> YOUR GOAL:
Filter the records below, keeping only lines with the string "Sand".
== DATA FOR THIS EXERCISE
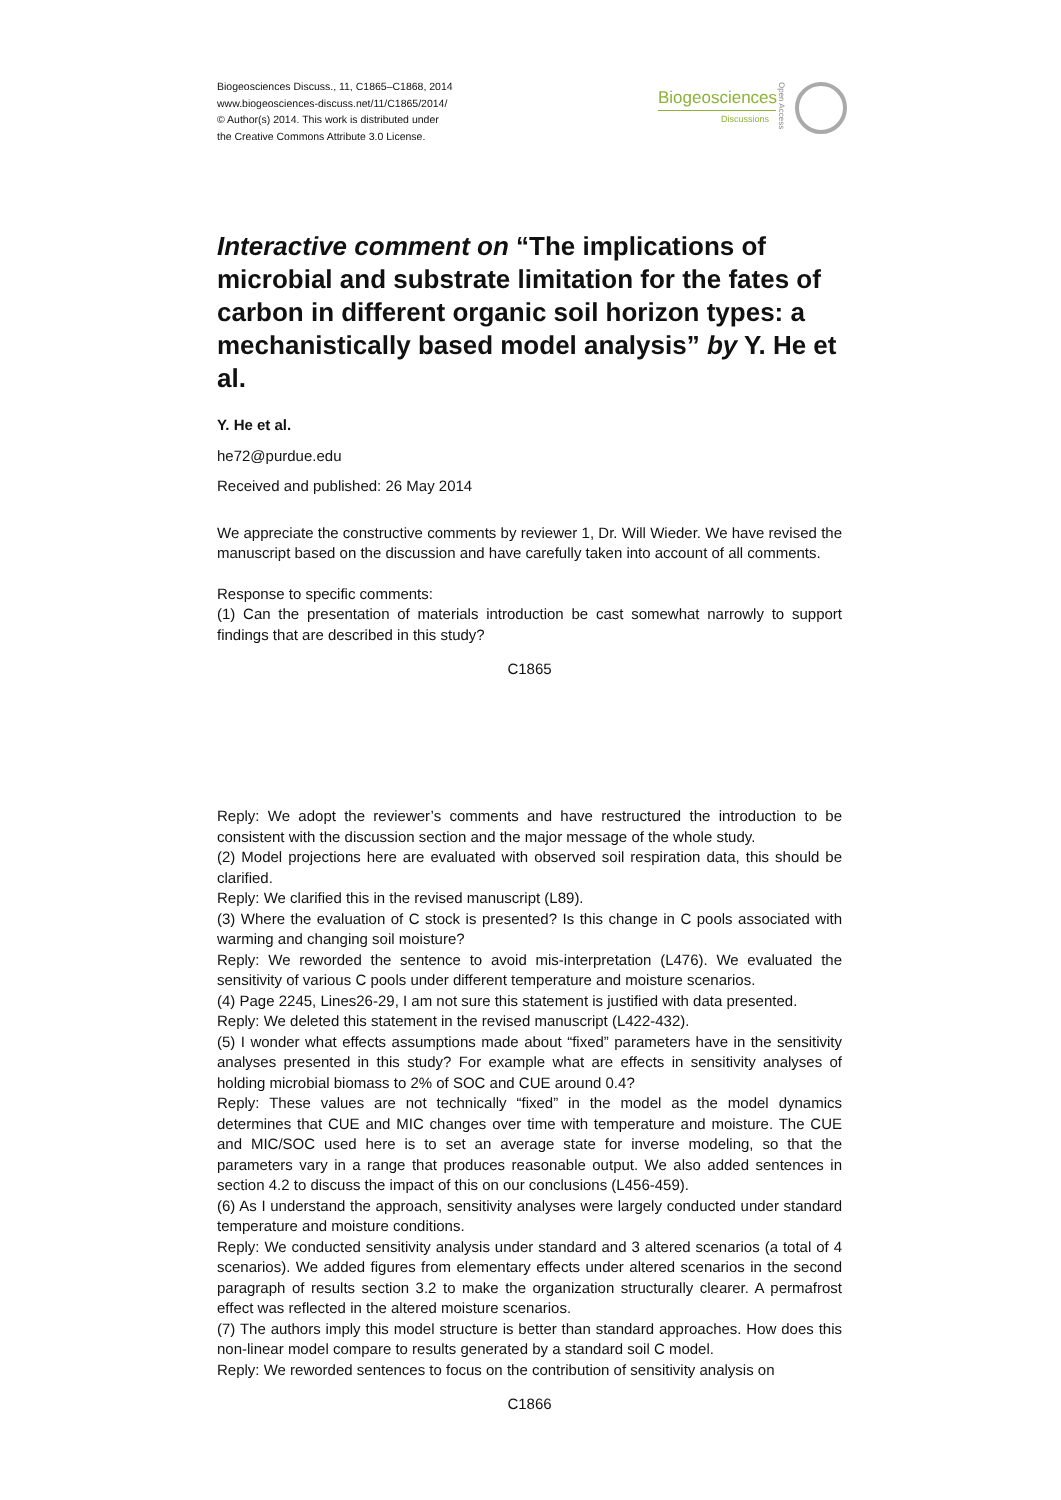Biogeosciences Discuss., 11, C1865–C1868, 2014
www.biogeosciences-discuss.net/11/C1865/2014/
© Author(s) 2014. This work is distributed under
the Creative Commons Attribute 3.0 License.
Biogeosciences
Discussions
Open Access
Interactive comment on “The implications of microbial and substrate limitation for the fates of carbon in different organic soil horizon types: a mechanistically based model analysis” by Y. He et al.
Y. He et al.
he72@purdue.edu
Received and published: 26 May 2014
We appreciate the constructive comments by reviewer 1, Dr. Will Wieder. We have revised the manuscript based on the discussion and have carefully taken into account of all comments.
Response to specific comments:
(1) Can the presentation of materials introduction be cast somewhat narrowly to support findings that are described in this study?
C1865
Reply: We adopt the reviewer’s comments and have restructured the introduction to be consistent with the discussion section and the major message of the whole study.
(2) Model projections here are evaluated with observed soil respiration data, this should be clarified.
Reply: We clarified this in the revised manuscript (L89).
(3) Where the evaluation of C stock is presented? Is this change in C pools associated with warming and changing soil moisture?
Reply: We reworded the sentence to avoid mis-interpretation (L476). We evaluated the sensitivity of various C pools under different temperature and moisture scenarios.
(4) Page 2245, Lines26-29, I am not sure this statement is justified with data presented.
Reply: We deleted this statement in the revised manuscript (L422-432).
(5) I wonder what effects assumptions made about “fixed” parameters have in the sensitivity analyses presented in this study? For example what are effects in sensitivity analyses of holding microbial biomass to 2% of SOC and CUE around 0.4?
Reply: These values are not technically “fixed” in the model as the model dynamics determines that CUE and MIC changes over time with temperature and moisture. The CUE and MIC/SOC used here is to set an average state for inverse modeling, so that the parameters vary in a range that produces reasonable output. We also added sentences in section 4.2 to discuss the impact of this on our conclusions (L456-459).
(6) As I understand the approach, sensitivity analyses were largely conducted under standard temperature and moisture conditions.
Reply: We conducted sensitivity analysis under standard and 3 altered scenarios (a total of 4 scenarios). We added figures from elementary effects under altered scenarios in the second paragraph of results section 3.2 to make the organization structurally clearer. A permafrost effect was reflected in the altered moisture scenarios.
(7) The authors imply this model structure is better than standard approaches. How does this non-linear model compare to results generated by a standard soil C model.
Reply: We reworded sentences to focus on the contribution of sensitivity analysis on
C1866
====
== DATA FOR THIS EXERCISE
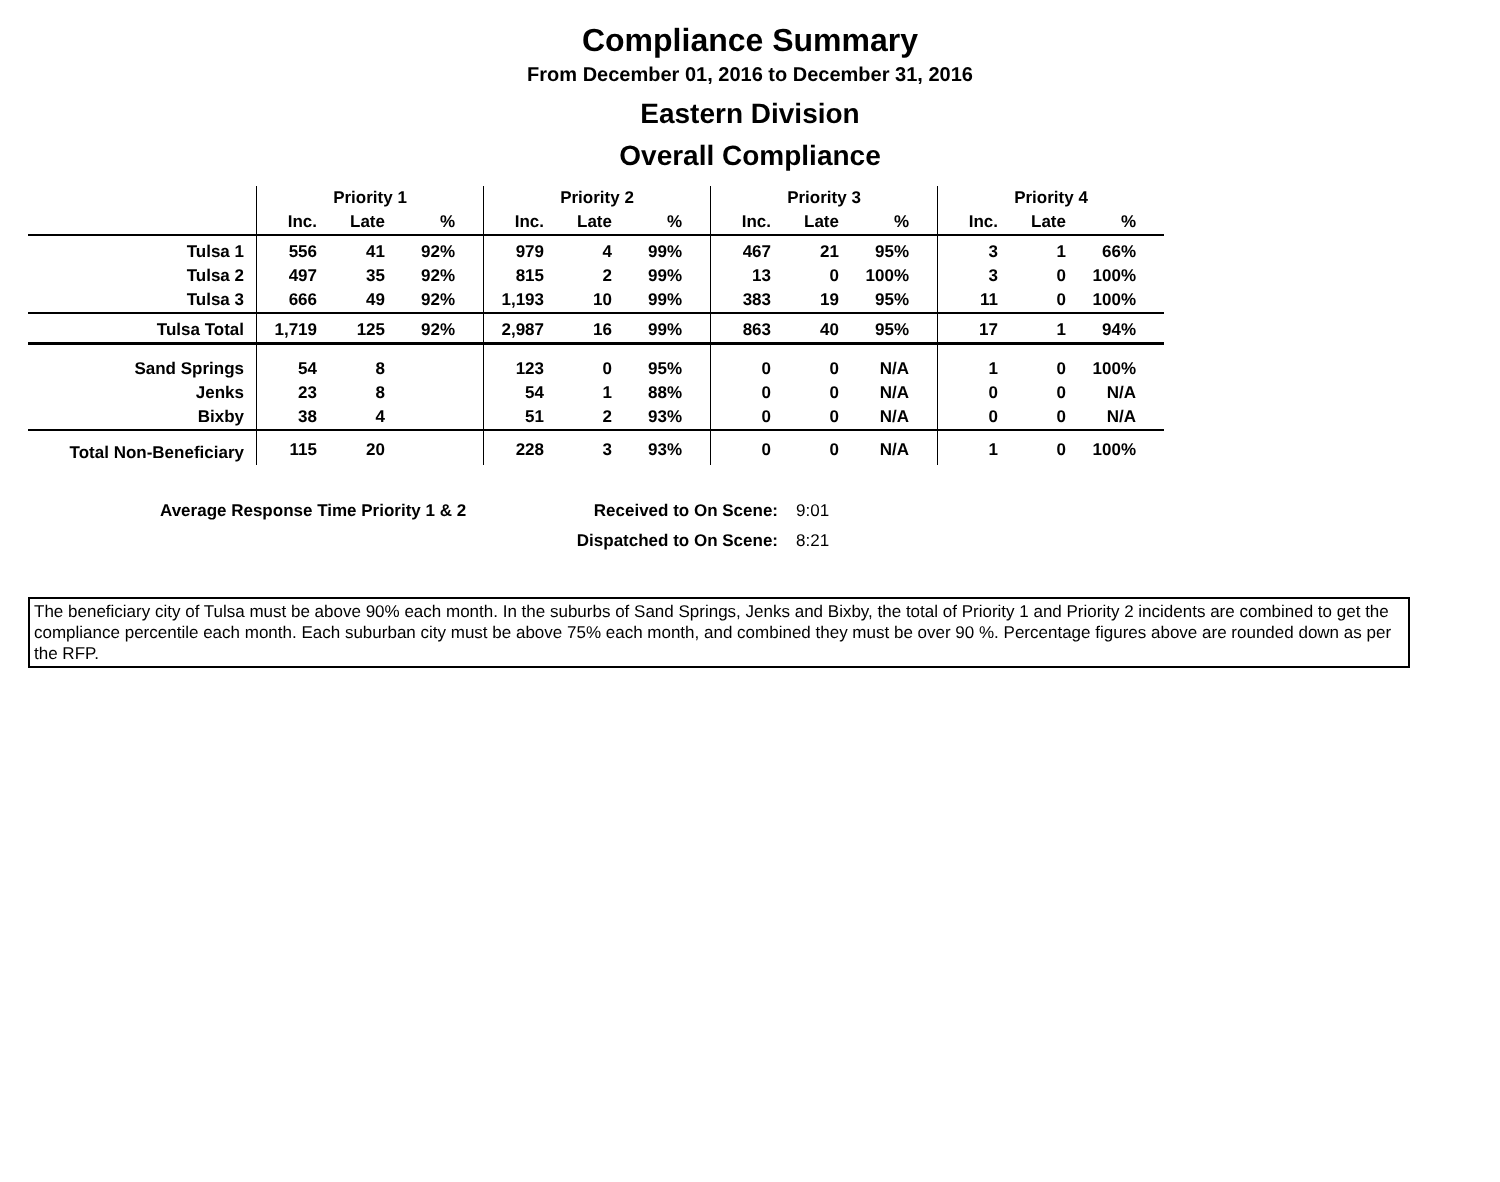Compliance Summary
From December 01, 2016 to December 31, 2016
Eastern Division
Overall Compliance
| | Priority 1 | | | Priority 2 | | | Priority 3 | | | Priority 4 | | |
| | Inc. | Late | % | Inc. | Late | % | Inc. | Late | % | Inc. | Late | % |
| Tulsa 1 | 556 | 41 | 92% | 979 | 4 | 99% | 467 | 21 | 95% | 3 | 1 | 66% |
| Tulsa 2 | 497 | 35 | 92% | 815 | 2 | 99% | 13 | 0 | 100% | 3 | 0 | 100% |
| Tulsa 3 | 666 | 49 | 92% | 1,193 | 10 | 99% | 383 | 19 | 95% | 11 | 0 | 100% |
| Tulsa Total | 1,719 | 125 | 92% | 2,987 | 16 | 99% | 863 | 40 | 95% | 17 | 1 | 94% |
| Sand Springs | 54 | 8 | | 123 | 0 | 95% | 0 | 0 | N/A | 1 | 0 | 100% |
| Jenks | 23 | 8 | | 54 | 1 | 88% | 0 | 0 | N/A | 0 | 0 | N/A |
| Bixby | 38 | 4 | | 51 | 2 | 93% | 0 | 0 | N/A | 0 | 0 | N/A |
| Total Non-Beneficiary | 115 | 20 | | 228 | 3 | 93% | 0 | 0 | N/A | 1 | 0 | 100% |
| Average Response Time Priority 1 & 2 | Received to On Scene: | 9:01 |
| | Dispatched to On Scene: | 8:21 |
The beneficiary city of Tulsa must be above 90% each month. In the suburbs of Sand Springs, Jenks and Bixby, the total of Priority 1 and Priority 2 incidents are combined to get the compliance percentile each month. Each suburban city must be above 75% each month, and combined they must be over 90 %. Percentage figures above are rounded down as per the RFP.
====
> SOLUTION:
| Sand Springs | 54 | 8 | | 123 | 0 | 95% | 0 | 0 | N/A | 1 | 0 | 100% |
The beneficiary city of Tulsa must be above 90% each month. In the suburbs of Sand Springs, Jenks and Bixby, the total of Priority 1 and Priority 2 incidents are combined to get the compliance percentile each month. Each suburban city must be above 75% each month, and combined they must be over 90 %. Percentage figures above are rounded down as per the RFP.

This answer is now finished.